The firing died down, but soon after the bombers arrived – 681 heavies, Fortresses and Liberators, the first bombs landing worryingly close to Tout and his comrades. The tank men fired off yellow smoke and then the bombs began falling further on, where
they were supposed to – another giant hammer blow of carnage, obliterating yet more French villages in the process, and while this latest rain of bombs was whistling down, two more Mk IVs were engaged and brewed up near the Falaise road. Then the bombers were gone and suddenly the battlefield – their battlefield around Saint-Aignan – fell silent again. Tout was able to pause and think about what had happened and what might happen to him, to his crew, if they were hit. Fear gripped him once more. ‘The clutching feeling at the heart,’ he wrote, ‘piercing sensation in the throat, ice-cold prickles up the nape of the neck and under the ears, burning fire behind the eyes, within the cheeks and across the eyebrows.’16
Meanwhile, away to the west, despite demands from Hitler to renew the attempt to strike for Avranches, LÜTTICH was getting nowhere. The panzer divisions had been savaged the previous day, 7 August, from the air. Eighty-one panzers were destroyed, fifty-four damaged and a further twenty-six simply abandoned for lack of fuel, mechanical failure or because the crews bailed out rather than face the relentless attacks from the air. Hundreds of trucks, armoured cars, half-tracks and other vehicles were destroyed.
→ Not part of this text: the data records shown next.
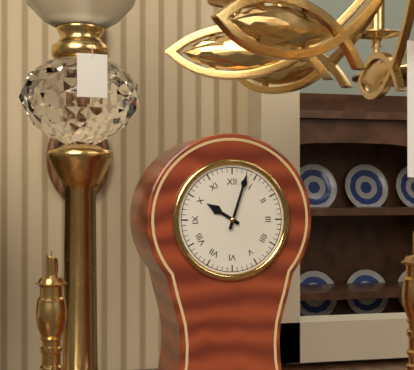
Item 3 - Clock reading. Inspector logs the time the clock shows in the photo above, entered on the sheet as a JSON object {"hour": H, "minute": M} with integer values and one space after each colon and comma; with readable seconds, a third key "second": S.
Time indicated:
{"hour": 10, "minute": 3}
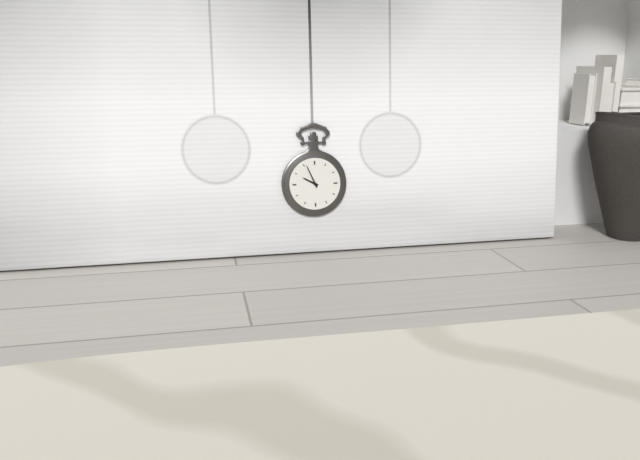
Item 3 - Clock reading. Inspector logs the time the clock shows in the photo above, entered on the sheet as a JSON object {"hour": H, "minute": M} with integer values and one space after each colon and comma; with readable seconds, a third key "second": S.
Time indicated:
{"hour": 9, "minute": 56}
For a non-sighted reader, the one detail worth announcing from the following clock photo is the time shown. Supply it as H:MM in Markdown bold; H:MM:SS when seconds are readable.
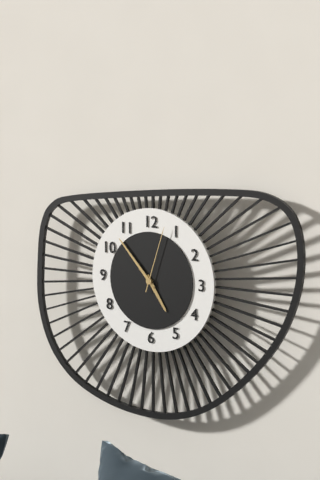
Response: **4:53:03**
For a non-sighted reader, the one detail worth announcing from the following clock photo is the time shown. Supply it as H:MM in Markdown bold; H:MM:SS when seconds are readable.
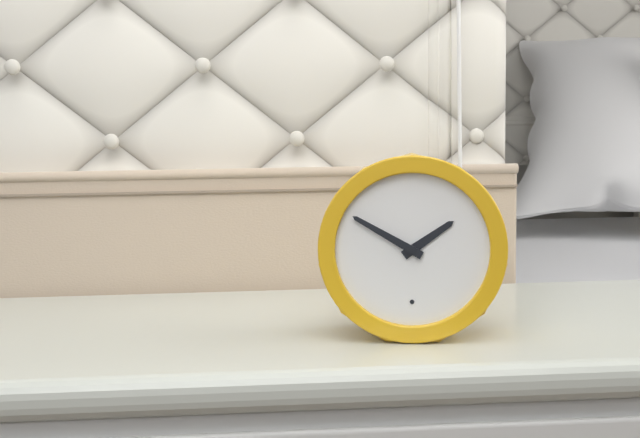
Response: **1:50**
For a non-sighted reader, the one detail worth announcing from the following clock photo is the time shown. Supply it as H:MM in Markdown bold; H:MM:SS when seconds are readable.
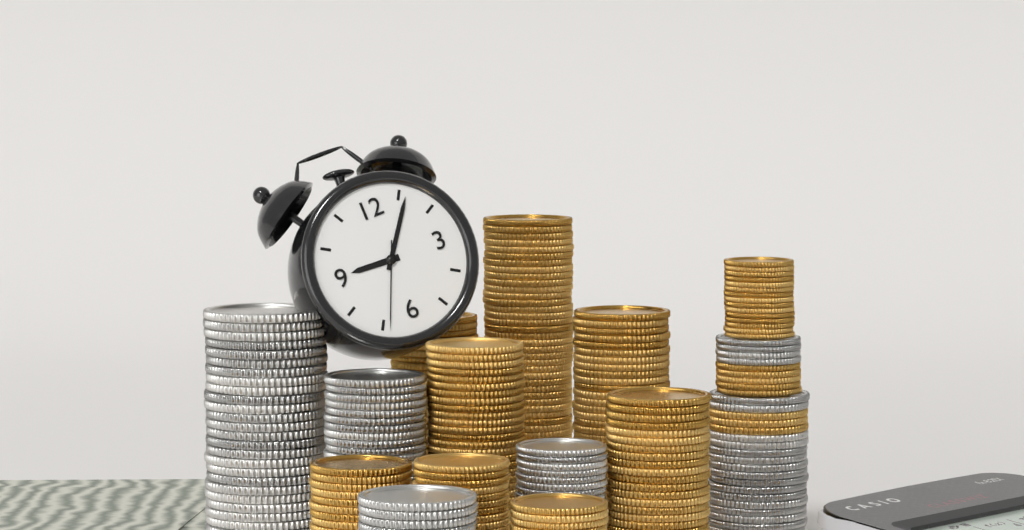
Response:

Willi Müller was now in the ruins of Mortain, his pioneer battalion just a few hundred strong and attached still to the 2. SS ‘Das Reich’ Division – or what was left of it. They were not able to achieve very much – mere bit-players while the armour was slaughtered, holding Mortain while the Americans stubbornly clung to Hill 317. Elsewhere, American divisions continued to chip away, although not without suffering casualties of their own. On 8 August, the 47th Infantry of the 9th Division was in action near Saint-Pois, between Vire and Mortain, fighting back against LÜTTICH. Lieutenant Orion Shockley was hit twice – first when an American tank opened fire and its shell killed his runner and sent a piece of fizzing shrapnel into his back. Fortunately for Shockley, it wasn’t too bad; the shard was removed, his back patched up and he continued leading his men. Next, his company was ordered to take a hill position. Crossing a road, his canteen, hooked on to his waist, was hit, soaking his leg. Later, the Germans called a truce in order to get their wounded clear. Shockley went forward to meet the delegation and discovered that the German medic holding the makeshift flag of truce had emigrated to the States before the war, but had gone back to Germany to visit family in 1939 and been conscripted. He had no wish to fight at all, least of all against Americans, which was why he had become a medic.